### About this exercise
What lines of the data hold the string "QPSK"? Copy them all.

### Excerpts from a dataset
__________
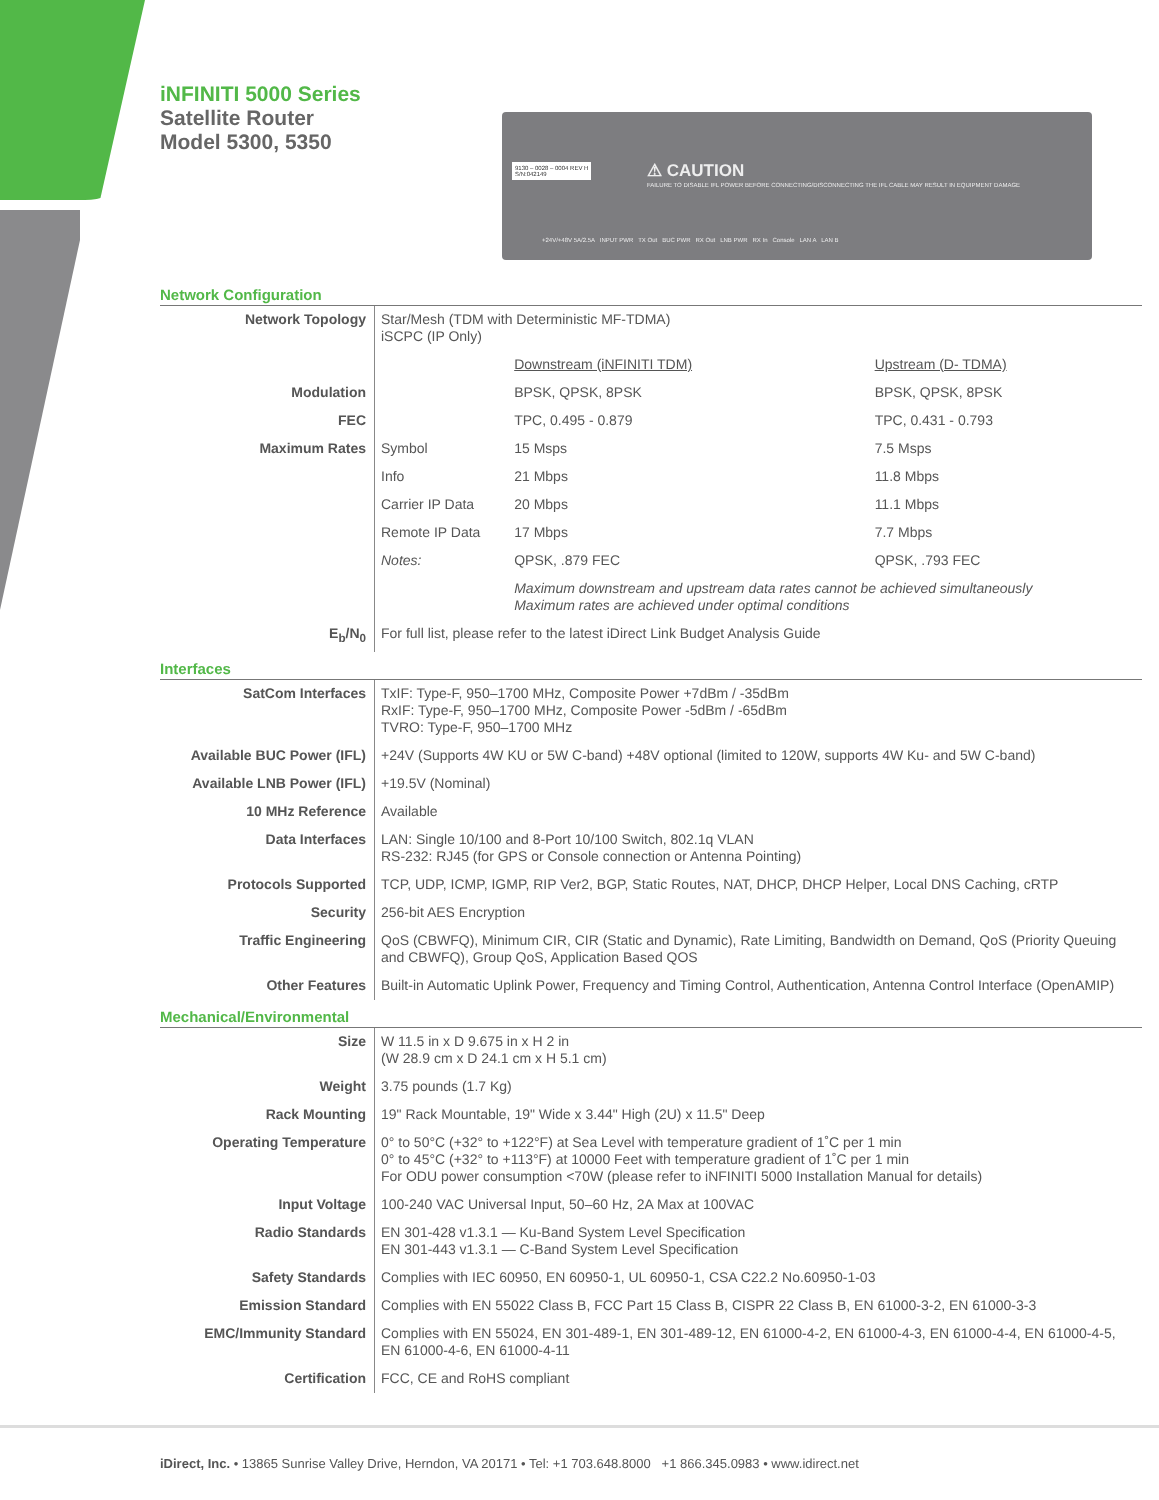iNFINITI 5000 Series
Satellite Router
Model 5300, 5350
9130 – 0028 – 0004 REV H
S/N:042149
⚠ CAUTION
FAILURE TO DISABLE IFL POWER BEFORE CONNECTING/DISCONNECTING THE IFL CABLE MAY RESULT IN EQUIPMENT DAMAGE
+24V/+48V 5A/2.5A INPUT PWR TX Out BUC PWR RX Out LNB PWR RX In Console LAN A LAN B
Network Configuration
| Network Topology | Star/Mesh (TDM with Deterministic MF-TDMA) iSCPC (IP Only) | | |
| | | Downstream (iNFINITI TDM) | Upstream (D- TDMA) |
| Modulation | | BPSK, QPSK, 8PSK | BPSK, QPSK, 8PSK |
| FEC | | TPC, 0.495 - 0.879 | TPC, 0.431 - 0.793 |
| Maximum Rates | Symbol | 15 Msps | 7.5 Msps |
| | Info | 21 Mbps | 11.8 Mbps |
| | Carrier IP Data | 20 Mbps | 11.1 Mbps |
| | Remote IP Data | 17 Mbps | 7.7 Mbps |
| | Notes: | QPSK, .879 FEC | QPSK, .793 FEC |
| | | Maximum downstream and upstream data rates cannot be achieved simultaneously Maximum rates are achieved under optimal conditions | |
| E<sub>b</sub>/N<sub>0</sub> | For full list, please refer to the latest iDirect Link Budget Analysis Guide | | |
Interfaces
| SatCom Interfaces | TxIF: Type-F, 950–1700 MHz, Composite Power +7dBm / -35dBm RxIF: Type-F, 950–1700 MHz, Composite Power -5dBm / -65dBm TVRO: Type-F, 950–1700 MHz |
| Available BUC Power (IFL) | +24V (Supports 4W KU or 5W C-band) +48V optional (limited to 120W, supports 4W Ku- and 5W C-band) |
| Available LNB Power (IFL) | +19.5V (Nominal) |
| 10 MHz Reference | Available |
| Data Interfaces | LAN: Single 10/100 and 8-Port 10/100 Switch, 802.1q VLAN RS-232: RJ45 (for GPS or Console connection or Antenna Pointing) |
| Protocols Supported | TCP, UDP, ICMP, IGMP, RIP Ver2, BGP, Static Routes, NAT, DHCP, DHCP Helper, Local DNS Caching, cRTP |
| Security | 256-bit AES Encryption |
| Traffic Engineering | QoS (CBWFQ), Minimum CIR, CIR (Static and Dynamic), Rate Limiting, Bandwidth on Demand, QoS (Priority Queuing and CBWFQ), Group QoS, Application Based QOS |
| Other Features | Built-in Automatic Uplink Power, Frequency and Timing Control, Authentication, Antenna Control Interface (OpenAMIP) |
Mechanical/Environmental
| Size | W 11.5 in x D 9.675 in x H 2 in (W 28.9 cm x D 24.1 cm x H 5.1 cm) |
| Weight | 3.75 pounds (1.7 Kg) |
| Rack Mounting | 19" Rack Mountable, 19" Wide x 3.44" High (2U) x 11.5" Deep |
| Operating Temperature | 0° to 50°C (+32° to +122°F) at Sea Level with temperature gradient of 1˚C per 1 min 0° to 45°C (+32° to +113°F) at 10000 Feet with temperature gradient of 1˚C per 1 min For ODU power consumption <70W (please refer to iNFINITI 5000 Installation Manual for details) |
| Input Voltage | 100-240 VAC Universal Input, 50–60 Hz, 2A Max at 100VAC |
| Radio Standards | EN 301-428 v1.3.1 — Ku-Band System Level Specification EN 301-443 v1.3.1 — C-Band System Level Specification |
| Safety Standards | Complies with IEC 60950, EN 60950-1, UL 60950-1, CSA C22.2 No.60950-1-03 |
| Emission Standard | Complies with EN 55022 Class B, FCC Part 15 Class B, CISPR 22 Class B, EN 61000-3-2, EN 61000-3-3 |
| EMC/Immunity Standard | Complies with EN 55024, EN 301-489-1, EN 301-489-12, EN 61000-4-2, EN 61000-4-3, EN 61000-4-4, EN 61000-4-5, EN 61000-4-6, EN 61000-4-11 |
| Certification | FCC, CE and RoHS compliant |
iDirect, Inc. • 13865 Sunrise Valley Drive, Herndon, VA 20171 • Tel: +1 703.648.8000 +1 866.345.0983 • www.idirect.net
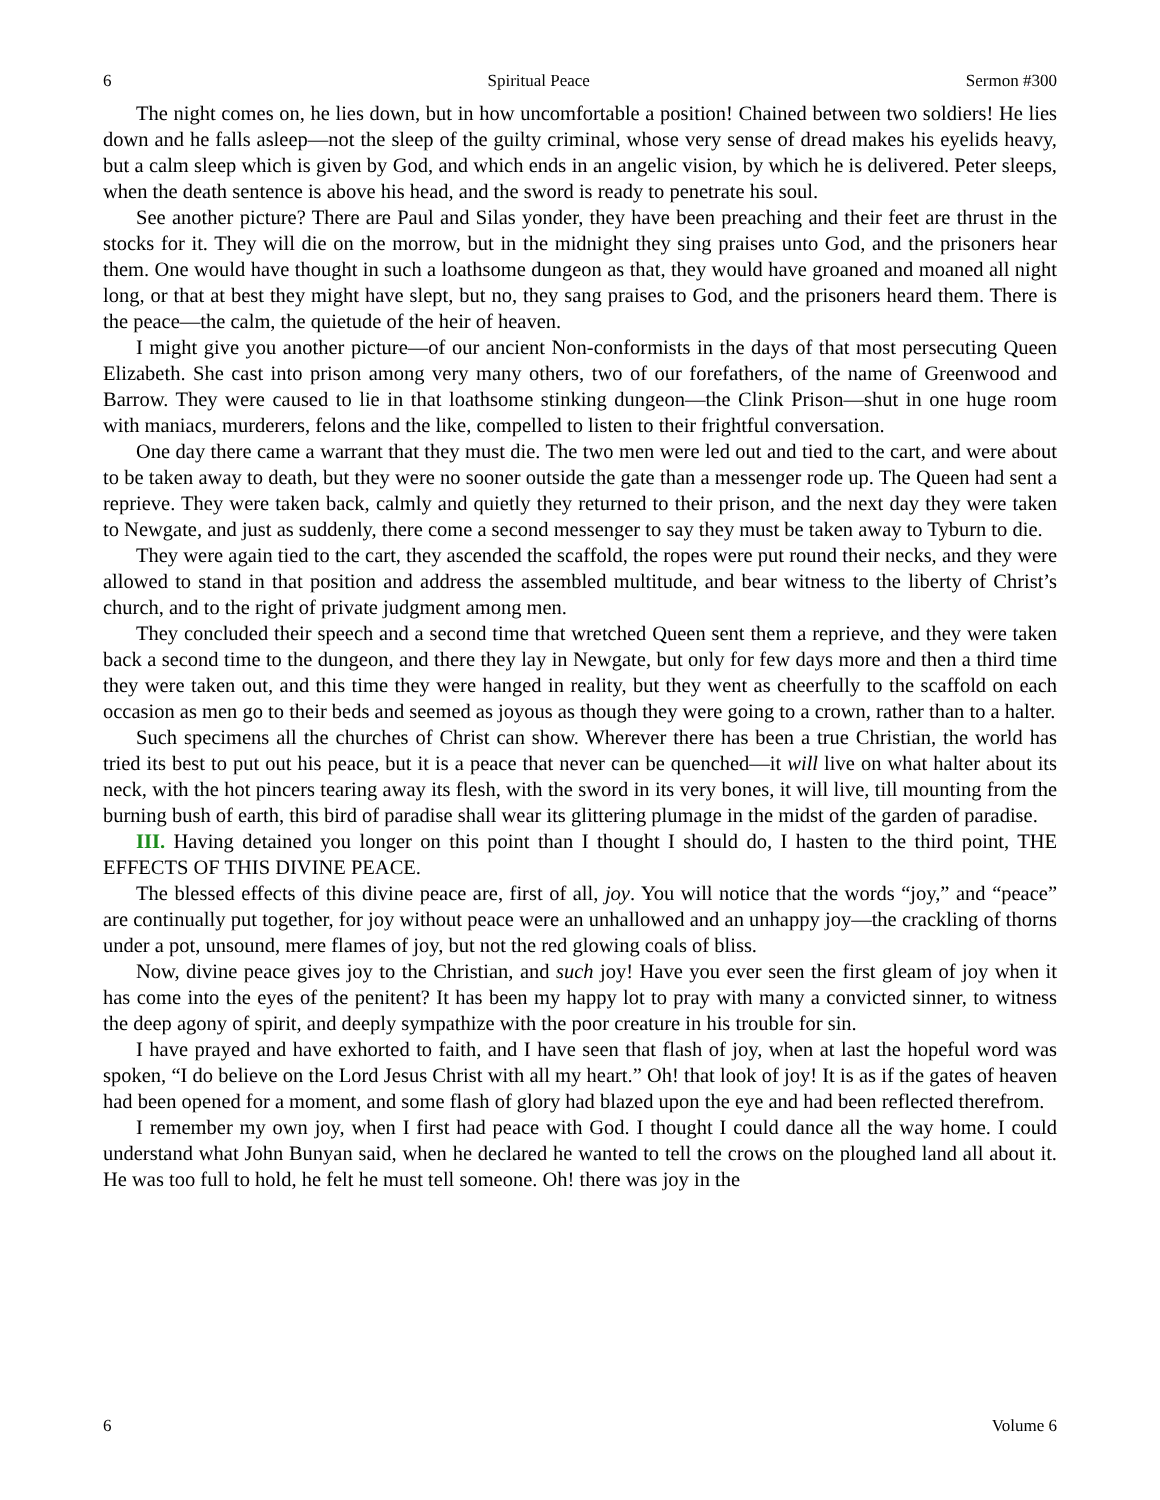6 Spiritual Peace Sermon #300
The night comes on, he lies down, but in how uncomfortable a position! Chained between two soldiers! He lies down and he falls asleep—not the sleep of the guilty criminal, whose very sense of dread makes his eyelids heavy, but a calm sleep which is given by God, and which ends in an angelic vision, by which he is delivered. Peter sleeps, when the death sentence is above his head, and the sword is ready to penetrate his soul.
See another picture? There are Paul and Silas yonder, they have been preaching and their feet are thrust in the stocks for it. They will die on the morrow, but in the midnight they sing praises unto God, and the prisoners hear them. One would have thought in such a loathsome dungeon as that, they would have groaned and moaned all night long, or that at best they might have slept, but no, they sang praises to God, and the prisoners heard them. There is the peace—the calm, the quietude of the heir of heaven.
I might give you another picture—of our ancient Non-conformists in the days of that most persecuting Queen Elizabeth. She cast into prison among very many others, two of our forefathers, of the name of Greenwood and Barrow. They were caused to lie in that loathsome stinking dungeon—the Clink Prison—shut in one huge room with maniacs, murderers, felons and the like, compelled to listen to their frightful conversation.
One day there came a warrant that they must die. The two men were led out and tied to the cart, and were about to be taken away to death, but they were no sooner outside the gate than a messenger rode up. The Queen had sent a reprieve. They were taken back, calmly and quietly they returned to their prison, and the next day they were taken to Newgate, and just as suddenly, there come a second messenger to say they must be taken away to Tyburn to die.
They were again tied to the cart, they ascended the scaffold, the ropes were put round their necks, and they were allowed to stand in that position and address the assembled multitude, and bear witness to the liberty of Christ’s church, and to the right of private judgment among men.
They concluded their speech and a second time that wretched Queen sent them a reprieve, and they were taken back a second time to the dungeon, and there they lay in Newgate, but only for few days more and then a third time they were taken out, and this time they were hanged in reality, but they went as cheerfully to the scaffold on each occasion as men go to their beds and seemed as joyous as though they were going to a crown, rather than to a halter.
Such specimens all the churches of Christ can show. Wherever there has been a true Christian, the world has tried its best to put out his peace, but it is a peace that never can be quenched—it will live on what halter about its neck, with the hot pincers tearing away its flesh, with the sword in its very bones, it will live, till mounting from the burning bush of earth, this bird of paradise shall wear its glittering plumage in the midst of the garden of paradise.
III. Having detained you longer on this point than I thought I should do, I hasten to the third point, THE EFFECTS OF THIS DIVINE PEACE.
The blessed effects of this divine peace are, first of all, joy. You will notice that the words “joy,” and “peace” are continually put together, for joy without peace were an unhallowed and an unhappy joy—the crackling of thorns under a pot, unsound, mere flames of joy, but not the red glowing coals of bliss.
Now, divine peace gives joy to the Christian, and such joy! Have you ever seen the first gleam of joy when it has come into the eyes of the penitent? It has been my happy lot to pray with many a convicted sinner, to witness the deep agony of spirit, and deeply sympathize with the poor creature in his trouble for sin.
I have prayed and have exhorted to faith, and I have seen that flash of joy, when at last the hopeful word was spoken, “I do believe on the Lord Jesus Christ with all my heart.” Oh! that look of joy! It is as if the gates of heaven had been opened for a moment, and some flash of glory had blazed upon the eye and had been reflected therefrom.
I remember my own joy, when I first had peace with God. I thought I could dance all the way home. I could understand what John Bunyan said, when he declared he wanted to tell the crows on the ploughed land all about it. He was too full to hold, he felt he must tell someone. Oh! there was joy in the
6 Volume 6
__________
### Exercise response
| Modulation | | BPSK, QPSK, 8PSK | BPSK, QPSK, 8PSK |
| | Notes: | QPSK, .879 FEC | QPSK, .793 FEC |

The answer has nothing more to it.